Re: What to expect with the 2.6 VM

Andrea Arcangeli (
Fri, 4 Jul 2003 07:54:26 +0200

On Thu, Jul 03, 2003 at 09:10:48PM -0700, William Lee Irwin III wrote:
> On Thu, Jul 03, 2003 at 06:46:24PM -0700, William Lee Irwin III wrote:
> >> What minor faults? remap_file_pages() does pagecache lookups and
> On Fri, Jul 04, 2003 at 04:34:14AM +0200, Andrea Arcangeli wrote:
> > with minor faults I meant the data in cache, and you calling
> > remap_file_pages to make it visible to the app. with minor faults I
> > meant only the cpu cost of the remap_file_pages operation, without the
> > need of hitting on the disk with ->readpage.
> Well, those aren't minor faults. That's prefaulting.

you still enter the kernel, just via the syscall as opposed than via an
exception of the usual minor faults, the overhead should be similar.
Also note that the linear mapping would never need to enter kernel after
the initial major fault (until you start doing paging because you run
out of resources, and that's managed by the vm at best w/o replication
of replacement algorithms in the user program).

> On Thu, Jul 03, 2003 at 06:46:24PM -0700, William Lee Irwin III wrote:
> >> Space _does_ matter. Everywhere. All the time. And it's not just
> >> virtualspace this time. Throw away space, and you go into page or
> >> pagetable replacement.
> On Fri, Jul 04, 2003 at 04:34:14AM +0200, Andrea Arcangeli wrote:
> > So you admit you're wrong and that your usage is only meant to save
> > ram and that given enough ram your usage of remap_file_pages only wastes
> > cpu? Note that I given as strong assumption the non-interest in saving
> > ram. You're now saying that the benefit of your usage is to save ram.
> > Sure it will save ram.
> That was its explicit purpose for 32-bit and it's usable for that
> same purpose on 64-bit. You're citing the precise scenario where
> remap_file_pages() is used on 32-bit!

on 64bit you don't need remap_file_pages to keep all the shm mapped. I
said it a dozen of times in the last emails.

> On Fri, Jul 04, 2003 at 04:34:14AM +0200, Andrea Arcangeli wrote:
> > But if your object is to save ram you're still wrong, it's an order of
> > magnitude more efficient to use shm and to load your scattered data with
> > aio + O_DIRECT/rawio to do the I/O, so you will also be able to
> > trivially use largepages and other things w/o messing the pagecache with
> > larepage knowledge, and furthmore without ever needing a tlb flush or a
> > pte mangling (pte mangling assuming you don't use largepages, pmd
> > mangling if you user largepages).
> > So your usage of remap_file_pages is worthless always.
> Incorrect.
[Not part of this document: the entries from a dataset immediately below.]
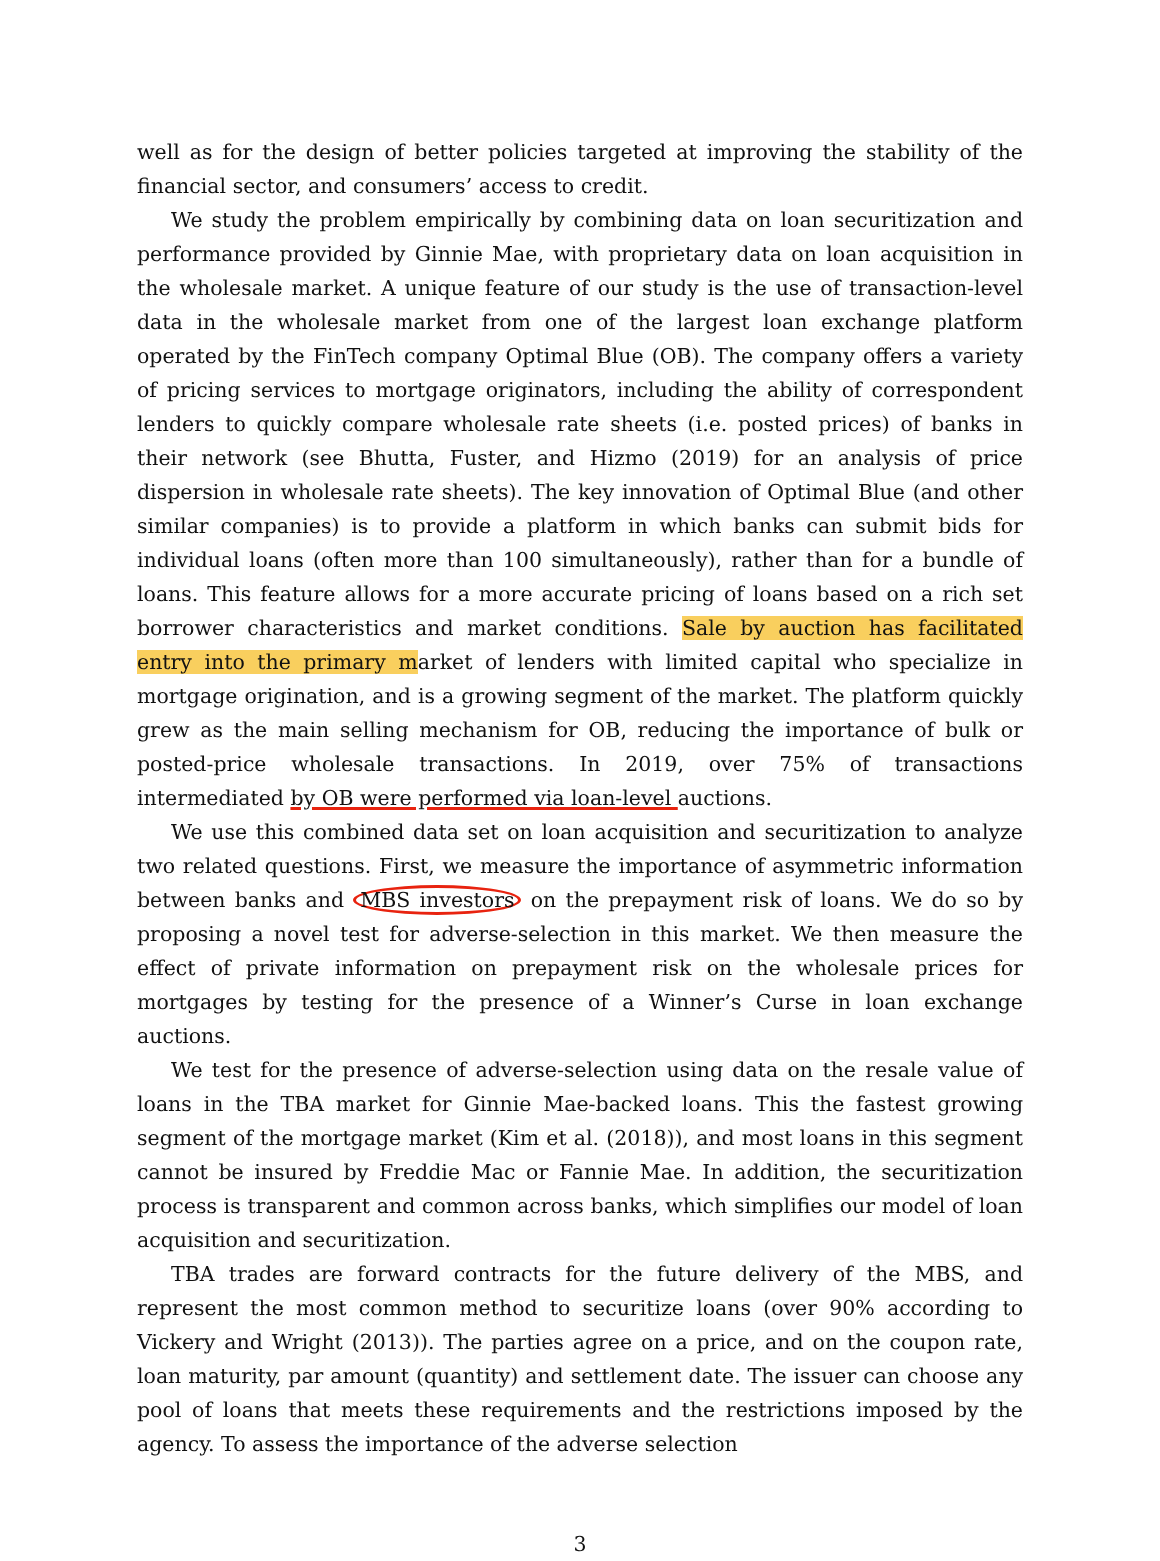well as for the design of better policies targeted at improving the stability of the financial sector, and consumers’ access to credit.
We study the problem empirically by combining data on loan securitization and performance provided by Ginnie Mae, with proprietary data on loan acquisition in the wholesale market. A unique feature of our study is the use of transaction-level data in the wholesale market from one of the largest loan exchange platform operated by the FinTech company Optimal Blue (OB). The company offers a variety of pricing services to mortgage originators, including the ability of correspondent lenders to quickly compare wholesale rate sheets (i.e. posted prices) of banks in their network (see Bhutta, Fuster, and Hizmo (2019) for an analysis of price dispersion in wholesale rate sheets). The key innovation of Optimal Blue (and other similar companies) is to provide a platform in which banks can submit bids for individual loans (often more than 100 simultaneously), rather than for a bundle of loans. This feature allows for a more accurate pricing of loans based on a rich set borrower characteristics and market conditions. Sale by auction has facilitated entry into the primary market of lenders with limited capital who specialize in mortgage origination, and is a growing segment of the market. The platform quickly grew as the main selling mechanism for OB, reducing the importance of bulk or posted-price wholesale transactions. In 2019, over 75% of transactions intermediated by OB were performed via loan-level auctions.
We use this combined data set on loan acquisition and securitization to analyze two related questions. First, we measure the importance of asymmetric information between banks and MBS investors on the prepayment risk of loans. We do so by proposing a novel test for adverse-selection in this market. We then measure the effect of private information on prepayment risk on the wholesale prices for mortgages by testing for the presence of a Winner’s Curse in loan exchange auctions.
We test for the presence of adverse-selection using data on the resale value of loans in the TBA market for Ginnie Mae-backed loans. This the fastest growing segment of the mortgage market (Kim et al. (2018)), and most loans in this segment cannot be insured by Freddie Mac or Fannie Mae. In addition, the securitization process is transparent and common across banks, which simplifies our model of loan acquisition and securitization.
TBA trades are forward contracts for the future delivery of the MBS, and represent the most common method to securitize loans (over 90% according to Vickery and Wright (2013)). The parties agree on a price, and on the coupon rate, loan maturity, par amount (quantity) and settlement date. The issuer can choose any pool of loans that meets these requirements and the restrictions imposed by the agency. To assess the importance of the adverse selection
3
First, the above scenario is precisely where databases are
> using remap_file_pages() on 32-bit. Second, the above circumvents the

also in 64bit and they're right since they don't want to mangle
pagetables and flush tlb every time they have to look at a different
piece of the db. You have to if you use remap_file_pages on the mapped
"pool" of pages. The pool being the shm is the most efficient solution
to avoid flushing and replacing ptes all the time.

> pagecache and on machines with limited resources incurs swap overhead
> as opposed to the data cache being reclaimable via simple VM writeback.

I addressed this in the last email.

> Third, it requires an application to perform its own writeback, which
> is a transparency deficit in the above API's (though for database
> engines it's fine as they would very much like to be aware of such
> things and to more or less have the entire machine dedicated to them).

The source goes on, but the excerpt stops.